• QUESTIONS TO ANSWER:
A – According to the news roundup on Iraq, Bethlehem and Kenya, how many months' worth of food are Iraqi civilians meant to be able to stockpile?
B – Pick up the news roundup on Iraq, Bethlehem and Kenya after its final sentence and keep it going.

BEGIN EXERCISE TEXT

Iraqi militias were holding war games and the Trade Ministry said rations were being increased so civilians can stockpile three months' worth of food as combat with the US appeared more likely. On Christmas, for the second day in a row, President Saddam Hussein urged Iraqis in a televised speech to find within themselves "great confidence in faith combined with great national pride" to sacrifice "soul and life in defense of the nation."

Israeli troops and a curfew were both back in force in Bethlehem for "operational needs" after a Christmas respite. And fenced-in buffer zones were being set up around Jewish settlements elsewhere in the West Bank to keep would-be Palestinian attackers at bay. Meanwhile, Israeli Prime Minister Ariel Sharon told a Christmas campaign rally that peace with the Palestinians "is closer than it appears" and vowed he would not "allow this opportunity to slip through our fingers."

Voters go to the polls Friday to choose Kenya's first new president in a quarter-century, in an election almost certain to turn on the issues of corruption and the weak economy. It pits outgoing President Daniel arap Moi's hand-picked ruling party candidate Uhuru Kenyatta against two rivals, chiefly Mwai Kibaki, a former vice president and finance minister. Kibaki is widely expected to win.

END EXERCISE TEXT
BEGIN LISTED RECORDS

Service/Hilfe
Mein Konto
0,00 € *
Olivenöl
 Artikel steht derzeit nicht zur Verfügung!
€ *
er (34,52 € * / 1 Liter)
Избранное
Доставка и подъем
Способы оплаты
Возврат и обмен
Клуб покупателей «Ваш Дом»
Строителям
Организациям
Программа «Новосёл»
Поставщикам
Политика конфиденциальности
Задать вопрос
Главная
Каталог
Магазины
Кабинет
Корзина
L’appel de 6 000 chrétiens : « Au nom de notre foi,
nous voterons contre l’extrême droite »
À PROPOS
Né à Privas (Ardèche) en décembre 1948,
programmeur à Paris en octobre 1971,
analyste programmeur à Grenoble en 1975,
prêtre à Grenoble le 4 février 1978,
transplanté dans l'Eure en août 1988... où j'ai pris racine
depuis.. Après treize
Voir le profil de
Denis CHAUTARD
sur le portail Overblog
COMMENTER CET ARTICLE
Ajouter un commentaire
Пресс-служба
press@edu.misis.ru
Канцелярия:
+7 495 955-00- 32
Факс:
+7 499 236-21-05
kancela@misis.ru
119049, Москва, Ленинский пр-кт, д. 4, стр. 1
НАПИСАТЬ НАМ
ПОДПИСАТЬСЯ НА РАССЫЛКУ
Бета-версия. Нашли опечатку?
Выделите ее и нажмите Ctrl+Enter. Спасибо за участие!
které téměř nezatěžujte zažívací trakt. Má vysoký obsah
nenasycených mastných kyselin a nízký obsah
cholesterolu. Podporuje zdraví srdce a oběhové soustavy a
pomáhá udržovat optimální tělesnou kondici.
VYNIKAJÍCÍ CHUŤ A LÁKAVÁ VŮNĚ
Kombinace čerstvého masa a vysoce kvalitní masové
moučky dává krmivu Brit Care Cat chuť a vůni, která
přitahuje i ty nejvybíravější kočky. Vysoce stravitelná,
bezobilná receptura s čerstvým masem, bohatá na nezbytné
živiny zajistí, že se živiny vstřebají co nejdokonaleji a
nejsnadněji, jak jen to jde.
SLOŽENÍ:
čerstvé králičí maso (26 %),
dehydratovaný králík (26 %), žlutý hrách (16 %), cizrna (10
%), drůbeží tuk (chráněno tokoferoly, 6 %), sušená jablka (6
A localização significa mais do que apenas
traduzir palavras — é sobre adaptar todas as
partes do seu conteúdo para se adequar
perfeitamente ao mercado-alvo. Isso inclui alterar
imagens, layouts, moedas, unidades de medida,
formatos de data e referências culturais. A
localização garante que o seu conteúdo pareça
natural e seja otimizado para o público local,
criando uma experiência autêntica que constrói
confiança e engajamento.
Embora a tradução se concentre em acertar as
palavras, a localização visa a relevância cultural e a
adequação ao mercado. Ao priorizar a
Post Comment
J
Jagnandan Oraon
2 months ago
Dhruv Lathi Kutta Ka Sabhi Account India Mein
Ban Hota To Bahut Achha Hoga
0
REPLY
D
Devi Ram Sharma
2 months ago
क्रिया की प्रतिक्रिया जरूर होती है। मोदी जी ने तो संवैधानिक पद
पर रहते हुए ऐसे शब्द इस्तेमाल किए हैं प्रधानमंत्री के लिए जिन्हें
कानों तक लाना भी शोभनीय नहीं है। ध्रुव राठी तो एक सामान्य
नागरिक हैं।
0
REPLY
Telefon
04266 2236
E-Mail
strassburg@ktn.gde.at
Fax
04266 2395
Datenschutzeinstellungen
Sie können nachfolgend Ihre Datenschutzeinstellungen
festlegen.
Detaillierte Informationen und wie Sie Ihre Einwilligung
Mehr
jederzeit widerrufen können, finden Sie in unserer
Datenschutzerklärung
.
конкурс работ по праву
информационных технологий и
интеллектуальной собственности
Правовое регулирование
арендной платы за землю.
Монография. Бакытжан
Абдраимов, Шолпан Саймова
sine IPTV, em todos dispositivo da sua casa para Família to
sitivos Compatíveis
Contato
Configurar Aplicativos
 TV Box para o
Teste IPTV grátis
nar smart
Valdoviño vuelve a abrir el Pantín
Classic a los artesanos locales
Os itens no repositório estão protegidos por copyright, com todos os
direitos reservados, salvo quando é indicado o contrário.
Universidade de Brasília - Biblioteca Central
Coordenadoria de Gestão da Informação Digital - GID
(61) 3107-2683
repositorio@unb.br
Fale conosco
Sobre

END LISTED RECORDS

• TASK-BY-TASK ANSWERS:
A – Three months' worth.

B –
A Muslim cleric accused of inciting the murders of Christians was one of four suspects in police custody in rural Pakistan after a grenade attack on a Christmas church service that killed three people and hurt 13 others. Most of those attending the service were women and children. The assailants were dressed as women.

Despite a lack of solid financial backing, a $3.2 billion deal is expected to be signed today for a natural gas pipeline project that would bring an estimated 12,000 new jobs and hundreds of millions of dollars in revenues to war-torn Afghanistan. The conduit would be the largest development there since the fall of the Taliban regime. It would bring the gas to distributors in Pakistan from wells in the ex-Soviet republic of Turkmenistan.